La sortie graduelle du confinement a permis le rebond de la consommation et le redémarrage plus progressif de l’activité. En juin, la consommation serait « seulement » de 3 % en deçà de son niveau d’avant crise. L’activité resterait plus dégradée, de 12 % inférieure à la normale en juin. La production industrielle, notamment, pâtirait d’une demande internationale en berne et d’importants stocks à écouler. Certains services en revanche auraient vu leur activité se redresser nettement en juin (hébergement-restauration). Au deuxième trimestre, le PIB aurait ainsi diminué de 17 %, après - 5,3 % au premier. La dynamique de reprise amorcée en mai puis juin anticiperait une baisse du PIB d’environ 9 % sur l’année 2020.

Pour comprendre

Parmi les indicateurs « haute fréquence » renseignant sur les évolutions de la consommation des ménages pendant la période de confinement, les données de transactions par carte bancaire constituent une source privilégiée. Elles sont tirées d’une extraction de transactions anonymisées et agrégées à l’échelle départementale afin de respecter les exigences de confidentialité. Ces informations sont sujettes à certaines limites. Les données utilisées concernent tout détenteur de carte bancaire CB sur le territoire français, ce qui, outre les ménages, peut recouvrir aussi des entreprises. Ces données ne recouvrent pas les transactions réalisées par d’autres moyens de paiement (espèces, chèque, ticket restaurant, etc.). De plus, à l’inverse des données utilisées à l’échelle nationale, notamment dans l’estimation de la perte de consommation des ménages, les données départementales intègrent certaines transactions non assimilables à de la consommation (dons à des associations, achat de timbres fiscaux, etc.). Enfin, les transactions à distance (notamment celles sur internet) ne sont pas prises en compte.

Elles permettent d’illustrer de façon journalière les comportements d’achat des ménages, tant au niveau de tous les produits qu’à un niveau plus fin, et permettent dès lors d’identifier les catégories de produits présentant un profil de consommation moins atone que les autres.

Sources

À l’entrée de l’été, la disponibilité de certains indicateurs économiques permet d’affiner l’impact de la crise sanitaire sur l’économie nationale et régionale. Des données provisoires et révélatrices de cette situation sont présentées dans ce point de conjoncture.

L’activité économique a été mesurée au regard d’une situation « normale ». Cette situation correspond à l’année 2015. La variation de l’activité économique est mesuré selon la variation du PIB. Les résultats sur l’activité économique française proviennent des différents points de conjoncture nationale de l’Insee.

La période de confinement s’étend du 17 mars au 10 mai 2020.

Définitions

Demandeurs d'emploi en fin de mois / DEFM : Les demandeurs d'emploi en fin de mois (DEFM) sont les personnes inscrites à « Pôle emploi » et ayant une demande en cours au dernier jour du mois.

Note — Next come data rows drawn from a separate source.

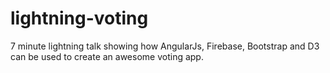 lightning-voting
=================

7 minute lightning talk showing how AngularJs, Firebase, Bootstrap and D3 can be used to create an awesome voting app.
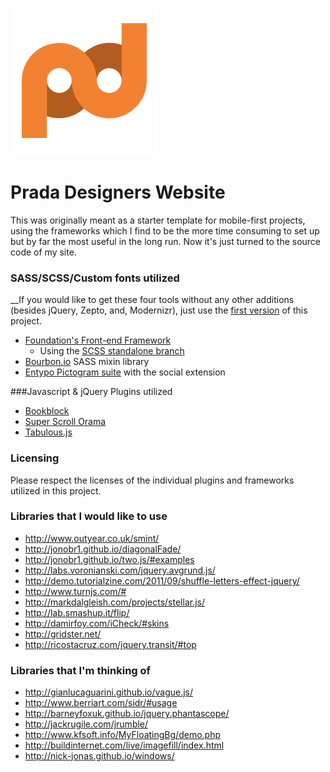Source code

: ![Logo](/img/pd-logo.png "Logo")
# Prada Designers Website

This was originally meant as a starter template for mobile-first projects, using the frameworks which I find to be the more time consuming to set up but by far the most useful in the long run.  Now it's just turned to the source code of my site.

### SASS/SCSS/Custom fonts utilized
__If you would like to get these four tools without any other additions (besides jQuery, Zepto, and, Modernizr), just use the [first version](https://github.com/PradatiusD/pd/tree/v0.1) of this project.
* [Foundation's Front-end Framework](http://foundation.zurb.com/docs/)
	* Using the [SCSS standalone branch](https://github.com/zurb/foundation/tree/scss-standalone)
* [Bourbon.io](http://bourbon.io/docs/) SASS mixin library
* [Entypo Pictogram suite](http://entypo.com/) with the social extension 

###Javascript & jQuery Plugins utilized
* [Bookblock](http://tympanus.net/codrops/2012/09/03/bookblock-a-content-flip-plugin/)
* [Super Scroll Orama](http://johnpolacek.github.io/superscrollorama/)
* [Tabulous.js](http://git.aaronlumsden.com/tabulous.js/)


### Licensing
Please respect the licenses of the individual plugins and frameworks utilized in this project.

### Libraries that I would like to use
* http://www.outyear.co.uk/smint/
* http://jonobr1.github.io/diagonalFade/
* http://jonobr1.github.io/two.js/#examples
* http://labs.voronianski.com/jquery.avgrund.js/
* http://demo.tutorialzine.com/2011/09/shuffle-letters-effect-jquery/
* http://www.turnjs.com/#
* http://markdalgleish.com/projects/stellar.js/
* http://lab.smashup.it/flip/
* http://damirfoy.com/iCheck/#skins
* http://gridster.net/
* http://ricostacruz.com/jquery.transit/#top


### Libraries that I'm thinking of
* http://gianlucaguarini.github.io/vague.js/
* http://www.berriart.com/sidr/#usage
* http://barneyfoxuk.github.io/jquery.phantascope/
* http://jackrugile.com/jrumble/
* http://www.kfsoft.info/MyFloatingBg/demo.php
* http://buildinternet.com/live/imagefill/index.html
* http://nick-jonas.github.io/windows/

Déclaration sociale nominative / DSN : Depuis le 1er janvier 2017, la DSN est le seul mode déclaratif pour transmettre les déclarations périodiques adressées par les employeurs aux organismes de protection sociale et signaler des événements (maladie, garde d’enfants, attestation employeur destinée à « Pôle emploi »...). Cette déclaration unique, mensuelle et dématérialisées remplace la majorité des déclarations sociales. Elle permet de remonter rapidement les informations concernant l’activité partielle ainsi que les arrêts maladie et garde d’enfants.